When his first book was published was immediately prohibited from distribution
(perhaps simply on the basis of its title, given that bastard could have been
taken as an insult) and copies were seized by the authorities. Later, after the
publication of God's Little Acre , the authorities went even further and, at the
instigation of the New York Literary Society (which it seems did not appreciate
at all the titles chosen by Caldwell for their work), they arrested the writer
and again seized the copies of his books when he went to New York for some
autograph for readers. The process that followed completely exonerated Caldwell,
who presented a control denuncia for the arrest and persecution illegal and
unjustified.
During the thirties Caldwell and his wife, they ran a bookstore in Maine . After
the divorce from his first wife, married in 1939 the photographer Margaret
Bourke-White , with whom in 1937 he collaborated on You Have Seen Their Faces ,
a book that was the condition of the people of the South in the years of the
Great Depression . The marriage lasted until 1942 .
At the height of World War II Caldwell obtained from ' Soviet Union permission
to travel to Ukraine and work there as a foreign correspondent documenting the
effects of the war in that country. The disappointment seeing the constant
intrigues and terrible regime Stalinist led him to write a short story of four
pages, Sylvia , which he published in 1944 on his return to the United States.
The story is about a journalist who was shot after being processed by a secret
court on charges of espionage .
He returned after the war, Caldwell went to live in San Francisco . His ex-wife
kept the library in Maine following the agreement on the division of assets.
In the last twenty years of his life he used to travel the world for six months
of the year, bringing with it many diaries where note down ideas that came to
mind. Most of these diaries was not published, but became part of his estate and
can be seen in the museum dedicated to him. His birthplace was in fact moved
from the place where it originates and placed in a position closer to the town
after being restored and turned into a museum.
Caldwell died of complications from emphysema and a lung cancer on April 11,
1987 , at the age of 83. He was buried at Scenic Hills Memorial Park in Oregon .
Works
1929 : The bastard , story
1930 : A poor fool , story
1931 : American Earth , story
1932 : Tobacco Road ( Tobacco Road )
Tobacco Road - The play adaptation of Jack Kirkland , based on the novel.
1933 : We Are the Living , stories
1933 : God's little acre (God's Little Acre)

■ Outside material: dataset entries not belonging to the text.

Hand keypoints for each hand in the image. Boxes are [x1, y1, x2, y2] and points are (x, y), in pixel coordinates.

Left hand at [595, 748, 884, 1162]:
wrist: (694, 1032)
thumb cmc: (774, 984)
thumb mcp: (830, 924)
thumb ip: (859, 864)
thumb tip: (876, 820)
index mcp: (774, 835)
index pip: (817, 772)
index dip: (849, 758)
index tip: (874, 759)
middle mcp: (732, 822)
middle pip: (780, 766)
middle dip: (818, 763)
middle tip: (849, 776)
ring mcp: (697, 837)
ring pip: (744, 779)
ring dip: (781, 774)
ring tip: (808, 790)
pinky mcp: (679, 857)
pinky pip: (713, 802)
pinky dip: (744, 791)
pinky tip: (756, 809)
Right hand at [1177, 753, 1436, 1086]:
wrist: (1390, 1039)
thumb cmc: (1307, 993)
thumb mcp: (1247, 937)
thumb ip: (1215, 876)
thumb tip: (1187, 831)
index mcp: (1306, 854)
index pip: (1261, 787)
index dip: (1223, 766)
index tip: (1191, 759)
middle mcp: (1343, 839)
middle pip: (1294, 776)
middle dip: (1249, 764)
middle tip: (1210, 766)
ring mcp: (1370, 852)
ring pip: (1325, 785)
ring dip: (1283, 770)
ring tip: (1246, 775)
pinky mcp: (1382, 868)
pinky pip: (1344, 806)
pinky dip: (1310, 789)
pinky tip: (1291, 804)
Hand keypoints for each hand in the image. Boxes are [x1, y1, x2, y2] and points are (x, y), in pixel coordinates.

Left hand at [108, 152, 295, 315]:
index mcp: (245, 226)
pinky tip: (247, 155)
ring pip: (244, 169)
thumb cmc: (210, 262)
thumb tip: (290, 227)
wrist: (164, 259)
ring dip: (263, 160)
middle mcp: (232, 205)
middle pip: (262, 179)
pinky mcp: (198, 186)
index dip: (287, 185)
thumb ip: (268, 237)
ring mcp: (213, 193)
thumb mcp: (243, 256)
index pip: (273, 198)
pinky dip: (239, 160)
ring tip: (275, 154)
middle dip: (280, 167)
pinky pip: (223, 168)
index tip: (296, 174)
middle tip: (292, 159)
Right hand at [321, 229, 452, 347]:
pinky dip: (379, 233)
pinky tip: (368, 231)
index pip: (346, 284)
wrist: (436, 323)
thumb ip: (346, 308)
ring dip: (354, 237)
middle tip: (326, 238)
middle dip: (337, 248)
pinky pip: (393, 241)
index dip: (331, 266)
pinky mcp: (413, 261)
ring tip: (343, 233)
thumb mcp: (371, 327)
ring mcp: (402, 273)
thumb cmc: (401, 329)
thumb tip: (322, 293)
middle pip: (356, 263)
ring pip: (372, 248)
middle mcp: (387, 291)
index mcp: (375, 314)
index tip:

1935 : Tenant Farmers , wise
1935 : Some American People , wise
1935 : The wandering preacher
1935 : Kneel to the rising sun , stories
1936 : The Sacrilege of Alan Kent
1937 : You Have Seen Their Faces (by Margaret Bourke-White)
1938 : Southways , story
1939 : North of the Danube
1940 : Excitement of July
1941 : Say Is This the USA?
1942 : Moscow under fire , matches abroad
1942 : Russia at War , letters from abroad
1942 : On the road to Smolensk , letters from abroad
1942 : All Night Long , A Novel of Guerilla Warfare in Russia (subtitle)
1943 : Georgia boy (boy Sycamore) (stories)
1944 : Earth tragic
1947 : The Hand of God
1948 : This our land
1949 : A Place Called Estherville
1949 : A Swell Looking Girl
1949 : The Humorous Side of Erskine Caldwell , edited by Robert Cantwell
1950 : Episode in Palmetto
1951 : Call It Experience , autobiography
1952 : The Courting of Susie Brown , stories
1952 : The light of the evening
1954 : Love and money
1954 : The Complete Stories of Erskine Caldwell
1955 : Gretta
1956 : Gulf Coast Stories , stories
1957 : Certain Women , stories
1958 : Claudelle Inglish
1958 : Molly Cottontail , children's book
1959 : When You Think of Me , stories
1961 : Jenny Milo
1961 : Men and Women , stories
1961 : Jackpot (The hot river) (stories)
1963 : The Last Night of Summer
1965 : In search of Bisco (travel notes)
1966 : The Deer at Our House , children's book
1967 : Writing in America , wise
1968 : Deep South (travel notes)
1973 : Annette
1976 : Afternoons in Mid America , essays
1987 : With All My Might , (autobiography)
1999 : Erskine Caldwell: Selected Letters, 1929-1955 , edited by Robert L.